The frame 134 has a proximal portion and a distal portion, wherein
the distal portion is further from the track 110 than the proximal
portion. The frame 134 couples to the wheels 132 and supports the
passenger chassis 124 at a distance from the track 110.
[0020] The passenger chassis 124 is a chassis for supporting one or
more passengers. In FIG. 1, each passenger chassis 124 is
configured to support two passenger seats 142. In varying
embodiments, the passenger chassis 124 may include the one or more
seats 142, harnesses 144, belts, or other members for securing a
passenger to or in the passenger chassis 124.
[0021] In one embodiment, the passenger chassis 124 and main
chassis 122 provide support of a passenger while allowing the
passenger to be free from surrounding obstructions. For example, a
passenger sitting on the passenger chassis 124 may be substantially
free from structures in front, above, and/or to the side of the
passenger. In other embodiments, other configurations for the
passenger chassis 124 may provide a support for the passenger
without obstructions in substantially every direction. In the
illustrated embodiment, the main chassis 122 is positioned behind
the passenger chassis 124 to provide an unobstructed view to
passengers in the passenger seats 142.
[0022] The hub 126 rotatably couples the passenger chassis 124 to
the distal portion of the main chassis 122 such that the passenger
chassis 124 is supported away from the track 110. The hub 126
couples the passenger chassis 124 and the main chassis 122 at a
single rotatable connection point. Because the hub 126 allows the
passenger chassis 124 to rotate and the main chassis 122 couples to
a track, rail, or other guide system, the passenger chassis 124 may
extend above, laterally to, or below the track, rail, or guide
system. This may give a rider different experiences as the
orientation changes. The passenger chassis 124 may be mounted to
face forward or rearward with respect to the vehicle direction of
travel. In one embodiment, the passenger chassis 124 may face
forward while another passenger chassis 124 may face rearward with
respect to the vehicle direction of travel.

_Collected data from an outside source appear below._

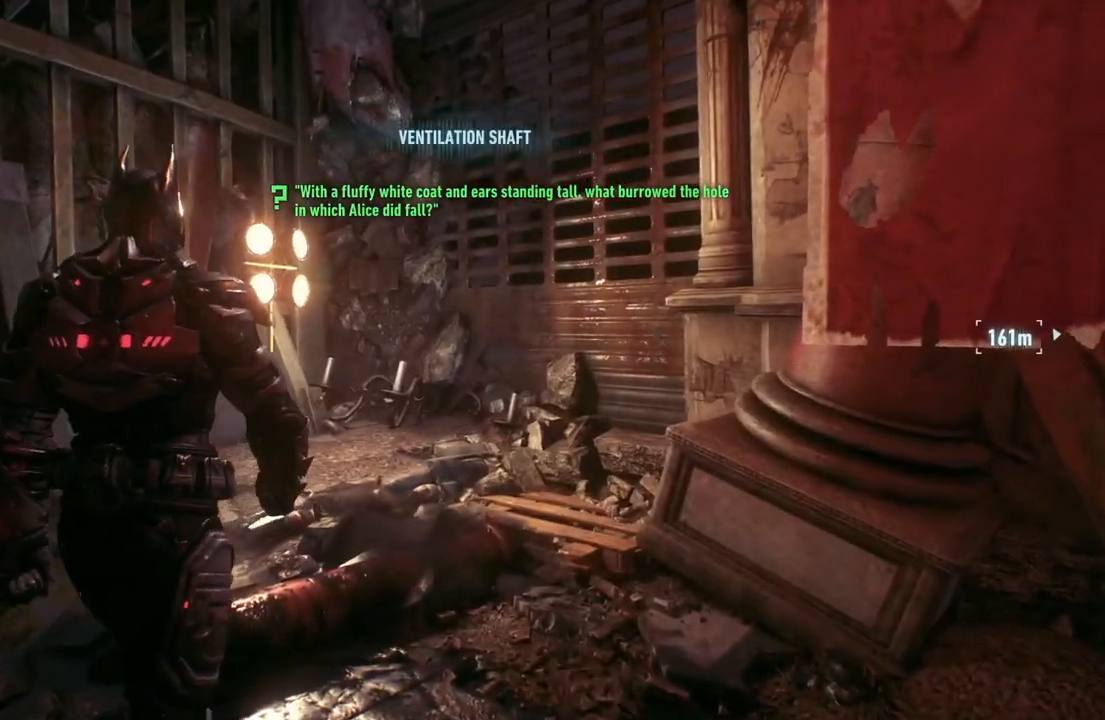
{"buttons": [], "left_stick": "up-right", "right_stick": "right", "events": [[50, "right_stick", "right"], [100, "left_stick", "right"], [467, "left_stick", "up-right"]]}
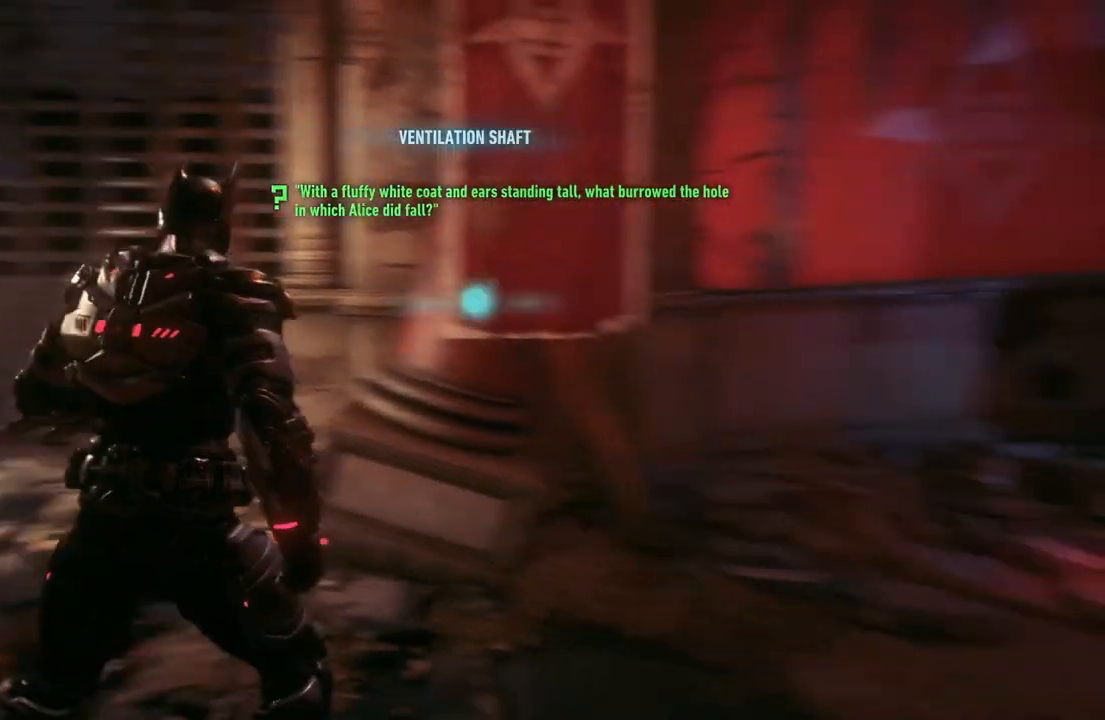
{"buttons": [], "left_stick": "up", "right_stick": "center", "events": [[283, "left_stick", "up"], [333, "right_stick", "center"]]}
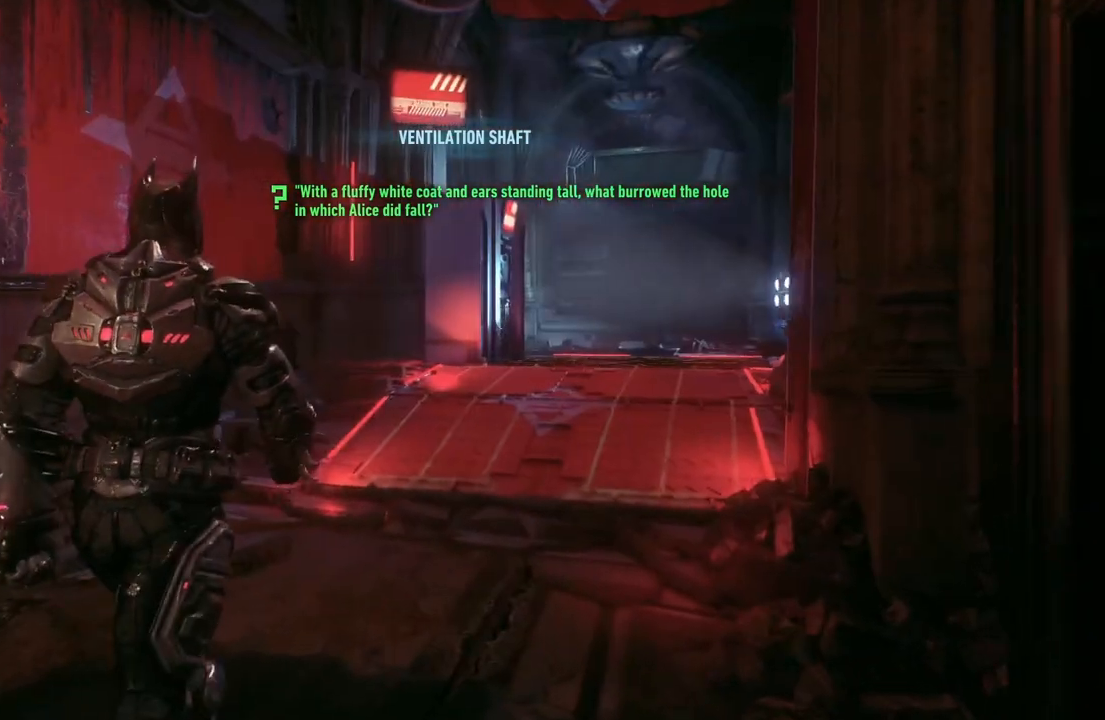
{"buttons": ["R2"], "left_stick": "up-right", "right_stick": "center", "events": [[317, "left_stick", "up-right"], [433, "R2", "down"]]}
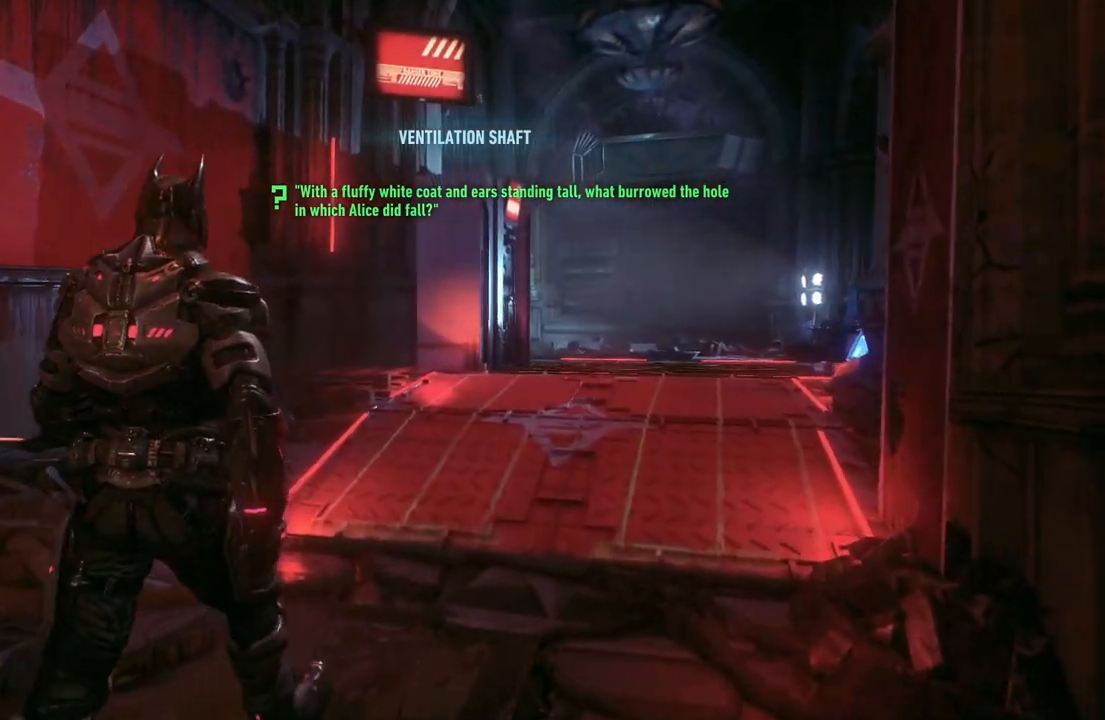
{"buttons": ["R2"], "left_stick": "up-right", "right_stick": "center", "events": []}
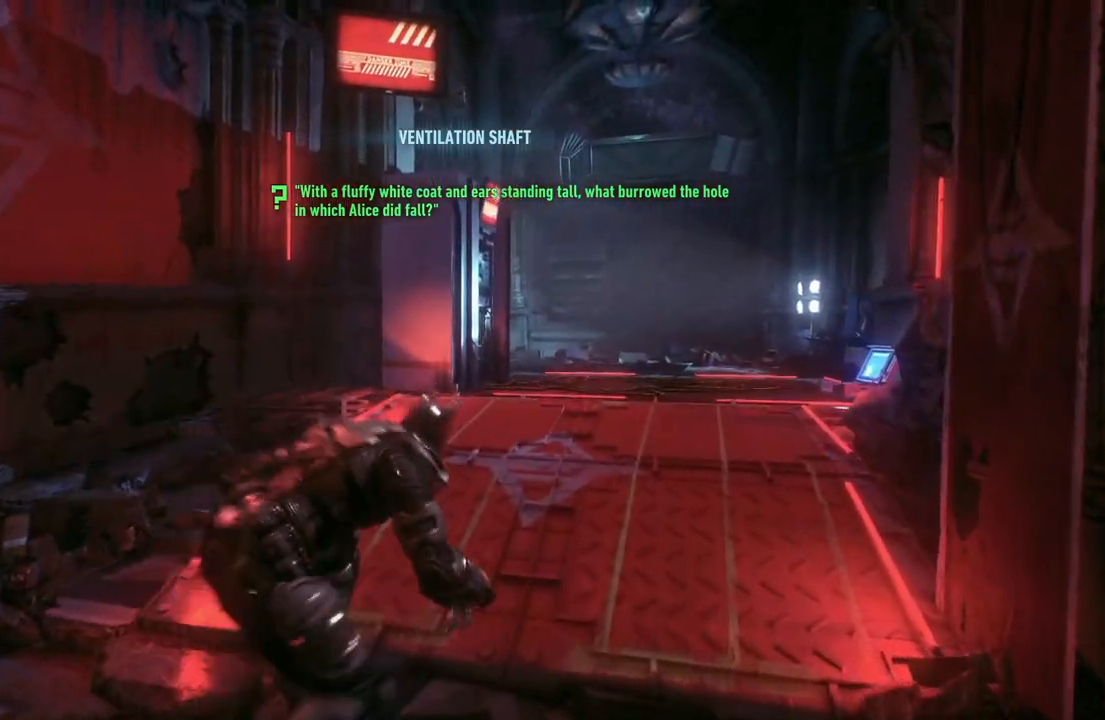
{"buttons": ["R2"], "left_stick": "up-right", "right_stick": "center", "events": []}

[0023] Furthermore, with little structure surrounding a passenger,
the passenger may be exposed to the surroundings in a manner that
provides for a more exhilarating ride. The frame 134 may be
positioned to provide unobstructed views to passengers in the
passenger seats 142. For example, in the illustrated embodiment,
the hub 126 and frame 134 are entirely behind the one or more
passenger seats 142.
[0024] The hub 126 facilitates lateral rotation of the passenger
chassis 124 relative to the main chassis 122. Lateral rotation
refers to a direction approximately orthogonal to the direction of
travel of the amusement ride vehicle 120 along the track 110. In
the illustrated embodiment, the axis of the lateral rotation is
positioned in the center of the passenger seats 142. In some
embodiments, the hub 126 allows the passenger chassis 124 to
perform a full lateral rotation relative to the main chassis 122.
The hub 126 may include ball bearings or other low friction joint
that allows the relative rotation of the passenger chassis 124 and
the main chassis 122.
[0025] The hub 126 may control the spin speed and spin radius. For
example, the hub 126 may prevent the passenger chassis 124 at
certain points along the track 110 from performing a full rotation.
The hub 126 may dampen rotation of the passenger chassis 124 with
respect to the main chassis 122. For example, the hub 126 may use
one or more magnets to generate eddy currents that may be used to
dampen the rotation of the passenger chassis 124. In some
embodiments, the hub may use friction brakes, torsional oil damper,
or a fluid damper method.
[0026] In some embodiments, the spin speed and spin radius may be
controlled by a passenger though a physical mechanism on the
passenger chassis 124. For example, a rider may adjust a handle to
reduce spin speed or radius. In some embodiments, the user may
select a desired intensity level and the spin speed or radius may
automatically adjust. In some embodiments, the spin speed and
radius may be adjusted while the passenger chassis 124 is in
motion.
[0027] The spin of the passenger chassis 124 may be controlled with
a motor, a track element, or some other motive force. For example,
the track element may cause an uncontrolled passenger chassis to
swing laterally to a 90 degree position. However, if a user selects
to a ride with a reduced spin radius, a motor may apply a force to
limit the lateral movement to less than 90 degrees.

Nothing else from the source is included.